La perspective d’un vote du budget de l’État avant Noël s’éloigne une nouvelle fois, remettant en cause une tradition républicaine. Après les difficultés constatées fin 2024, la procédure budgétaire pour 2026 semble à son tour menacée.
Contexte et précédents récents
La scène politique française connaît une double tension : d’un côté l’adoption, en première lecture, du projet de loi de financement de la sécurité sociale (PLFSS) mardi 9 décembre, perçue comme un succès encourageant pour Sébastien Lecornu ; de l’autre, l’impossibilité encore probable d’adopter le projet de loi de finances (PLF) dans les délais habituels.
Cette fragilisation du calendrier budgétaire rappelle un épisode rare : après un accroc technique en 1979, sous la présidence de Valéry Giscard d’Estaing, la question du vote d’un PLF hors délais ne s’était pas reposée pendant quarante‑cinq ans. La fin 2024 a marqué une rupture : la chute de Michel Barnier a rendu impossible, selon le récit politique, l’adoption en temps utile du budget 2025. Un an plus tard, la même échéance apparaît compromise pour le PLF 2026.
Les étapes parlementaires et les dates clés
Le texte porté par Sébastien Lecornu a été transmis au Parlement hors des délais légaux. Il a ensuite été rejeté par l’Assemblée nationale le 21 novembre, à l’unanimité moins une voix. Cette décision a laissé la place à un examen au Sénat, qui a adopté la première partie, consacrée aux recettes, le 4 décembre.
Le calendrier sénatorial prévoit la validation de l’ensemble du projet le 15 décembre. Entre-temps, Matignon et Bercy ont commencé à préparer une « loi spéciale » afin d’éviter un blocage financier si le vote du PLF ne peut intervenir avant la fin de l’année civile.
Ces dates — 21 novembre, 4 décembre, 9 décembre et la prévision du 15 décembre — structurent la séquence parlementaire. Elles déterminent aussi les marges de manœuvre politiques et techniques pour parvenir à un compromis entre chambres.
Les obstacles au compromis
Le Sénat a largement corrigé le projet initial, notamment sur les recettes. La question centrale demeure : les députés accepteront‑ils un texte issu des modifications sénatoriales, ou faudra‑t‑il recourir à une commission mixte paritaire (CMP) pour rapprocher les positions ?
Si une CMP parvient à dégager un compromis, le texte résultant devra ensuite obtenir le soutien des groupes politiques à l’Assemblée nationale. Dans l’hémicycle, l’appui des socialistes apparaît comme un facteur décisif, en raison de l’absence d’une majorité stable. Sans leur soutien, l’adoption définitive du PLF reste incertaine.
Scénarios possibles et enjeu financier
Plusieurs scénarios sont envisageables, sans que l’on puisse en garantir l’issue : soit un accord parlementaire avant le 31 décembre, soit le recours à une loi spéciale pour garantir la continuité financière, soit un report ou des mesures provisoires limitant l’action de l’État.
La préparation d’une « loi spéciale » par Matignon et Bercy traduit la volonté d’éviter un blocage susceptible d’affecter les services publics et les paiements de l’État. Le recours à un mécanisme dérogatoire reste cependant une solution exceptionnelle, et son usage entraînerait des debates politiques intenses sur le plan démocratique et budgétaire.

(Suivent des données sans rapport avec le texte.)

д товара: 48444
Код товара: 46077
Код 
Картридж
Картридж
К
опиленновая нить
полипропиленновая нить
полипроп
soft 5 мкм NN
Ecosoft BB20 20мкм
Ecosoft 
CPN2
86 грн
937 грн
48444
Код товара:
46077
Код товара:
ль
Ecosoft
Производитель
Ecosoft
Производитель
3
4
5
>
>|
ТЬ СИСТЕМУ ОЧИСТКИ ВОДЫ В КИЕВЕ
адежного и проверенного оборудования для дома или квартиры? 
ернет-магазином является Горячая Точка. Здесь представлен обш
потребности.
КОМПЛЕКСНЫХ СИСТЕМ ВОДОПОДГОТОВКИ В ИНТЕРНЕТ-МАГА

Sur le plan budgétaire, l’absence d’un PLF voté dans les délais peut compliquer la mise en œuvre des politiques publiques prévues pour l’année suivante. Outre l’aspect symbolique d’un budget non voté avant Noël, les conséquences pratiques concernent la prévisibilité des dépenses et la crédibilité du Parlement en matière de contrôle des finances publiques.
Questions en suspens
Plusieurs interrogations demeurent ouvertes et conditionnent l’issue du processus : les députés accepteront‑ils un compromis issu du Sénat ? Le parti socialiste choisira‑t‑il de soutenir la version finale ? Matignon et Bercy estimeront‑ils la « loi spéciale » nécessaire et proportionnée ?

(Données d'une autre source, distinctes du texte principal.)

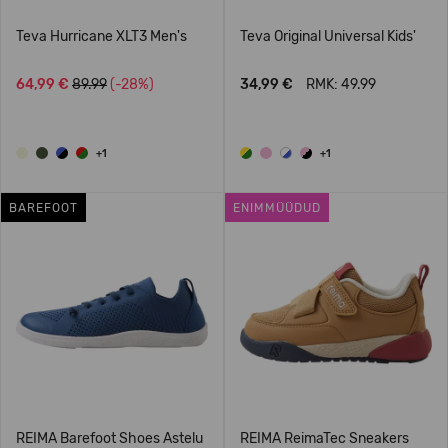
Teva Hurricane XLT3 Men's
Teva Original Universal Kids'
64,99 €
89.99
(-28%)
34,99 €
RMK: 49.99
+1
+1
BAREFOOT
ENIMMÜÜDUD
REIMA Barefoot Shoes Astelu
REIMA ReimaTec Sneakers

À l’heure où le calendrier parlementaire entame sa semaine décisive, la probabilité d’un budget voté avant Noël reste incertaine. Les prochaines étapes législatives, les arbitrages politiques et la capacité des groupes à négocier détermineront si la tradition d’un PLF adopté à la fin de l’année sera maintenue ou à nouveau remise en cause.